Data frames are like spreadsheets or tables where each column can be a different type (numeric, character, factor, etc.).

  • Examples:
    my_df <- data.frame(
      Name = c("Alice", "Bob", "Charlie"),
      Age = c(25, 30, 35),
      Married = c(TRUE, FALSE, TRUE)
    )
    
  • Use Case:
    Widely used for storing datasets in statistics and data analysis. They allow you to mix different data types by column.

4. Lists

Lists are very flexible containers that can hold elements of different types and even other lists. Each element of a list can be a vector, matrix, data frame, or another list.

  • Examples:
    my_list <- list(
      numbers = 1:5,
      letters = c("a", "b", "c"),
      data = data.frame(x = 1:3, y = c("A", "B", "C"))
    )
    
  • Use Case:
    Great for bundling diverse outputs, such as results from a complex model.

  • Compare with Data Frames:

    1. Structure: Data frames are inherently 2-dimensional (like tables), whereas lists can be one-dimensional collections of arbitrary objects.
    2. Uniformity: Data frames require each column to be of equal length, but lists can contain elements of varying lengths and types.
    3. Usage: Use data frames when you need a structured table for analysis. Use lists when you need a flexible container for storing assorted objects.

5. Factors

Factors are used for categorical data. They store data as a set of discrete levels, which is useful for statistical modeling and plotting.

  • Examples:
    gender <- factor(c("male", "female", "female", "male"))
    
  • Use Case:
    Helps R understand that a variable is categorical, which influences how functions like modeling or plotting treat the variable.
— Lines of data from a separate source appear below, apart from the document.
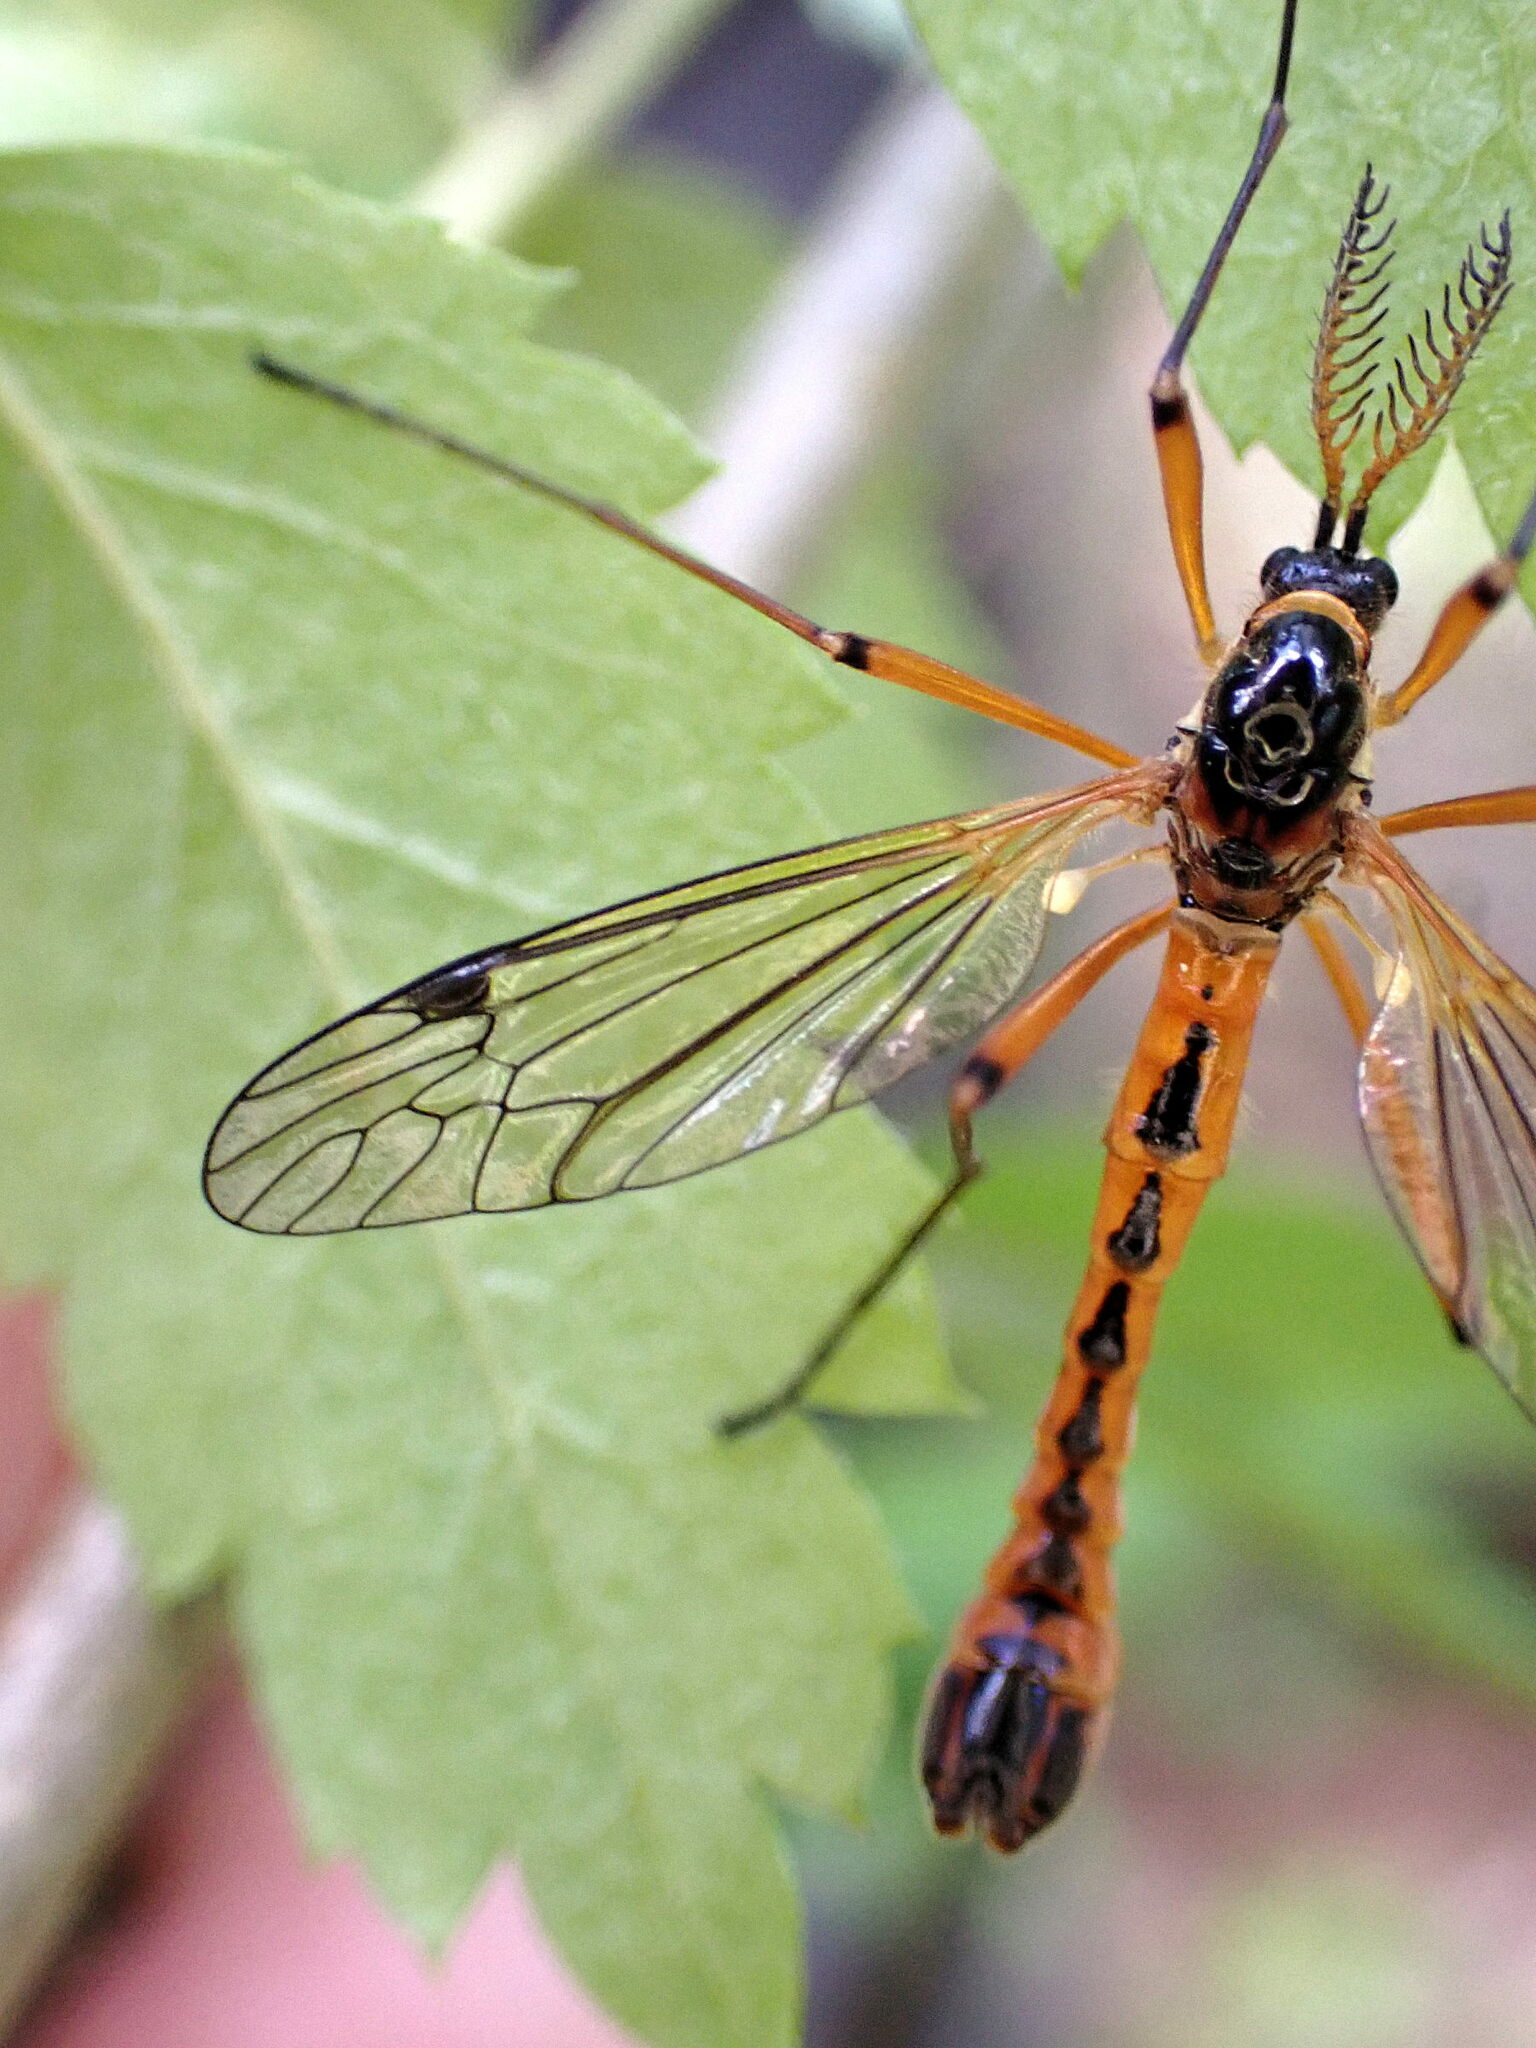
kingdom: Animalia
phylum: Arthropoda
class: Insecta
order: Diptera
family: Tipulidae
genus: Tanyptera
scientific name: Tanyptera atrata
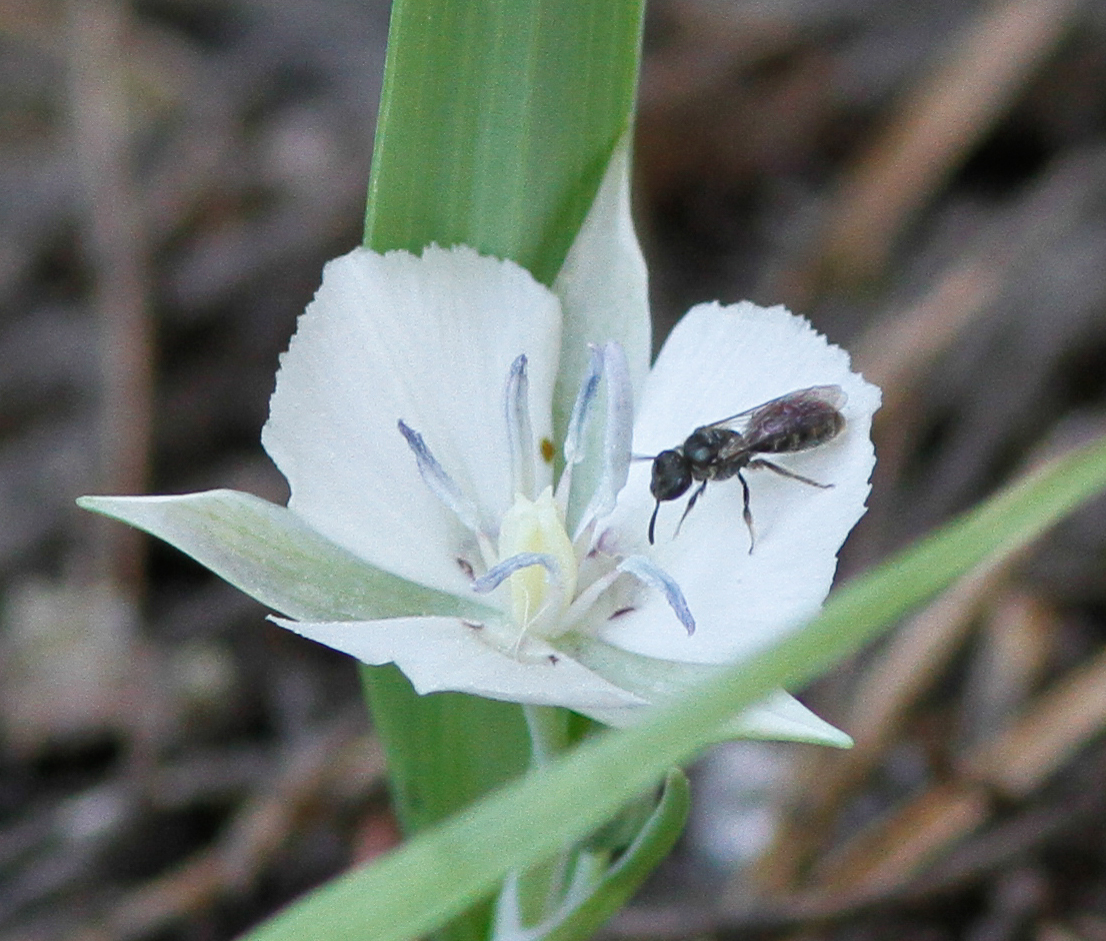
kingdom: Plantae
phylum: Tracheophyta
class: Liliopsida
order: Liliales
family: Liliaceae
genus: Calochortus
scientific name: Calochortus minimus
Conversion Functions: The "as." Family

R provides a variety of functions that start with as. to convert or "coerce" objects from one type to another. Here are some key ones:

  • as.vector(x)
    Ensures that x is a vector.

  • as.matrix(x)
    Converts an object (like a data frame or vector) into a matrix. This is useful when you need a 2D, homogeneous data structure.

  • as.data.frame(x)
    Converts an object into a data frame, which is handy when you need tabular data with potentially mixed data types.

  • as.list(x)
    Converts x into a list.

  • as.numeric(x)
    Converts an object to a numeric vector. This is especially important when numbers are stored as characters.

  • as.character(x)
    Converts an object to a character vector.

  • as.logical(x)
    Converts data to logical values (TRUE/FALSE).

  • as.factor(x)
    Converts a vector into a factor for categorical data.

These functions help ensure that your data is in the correct format for analysis. For example, when using modeling functions like glmnet, you might need to convert your predictors to a matrix with as.matrix().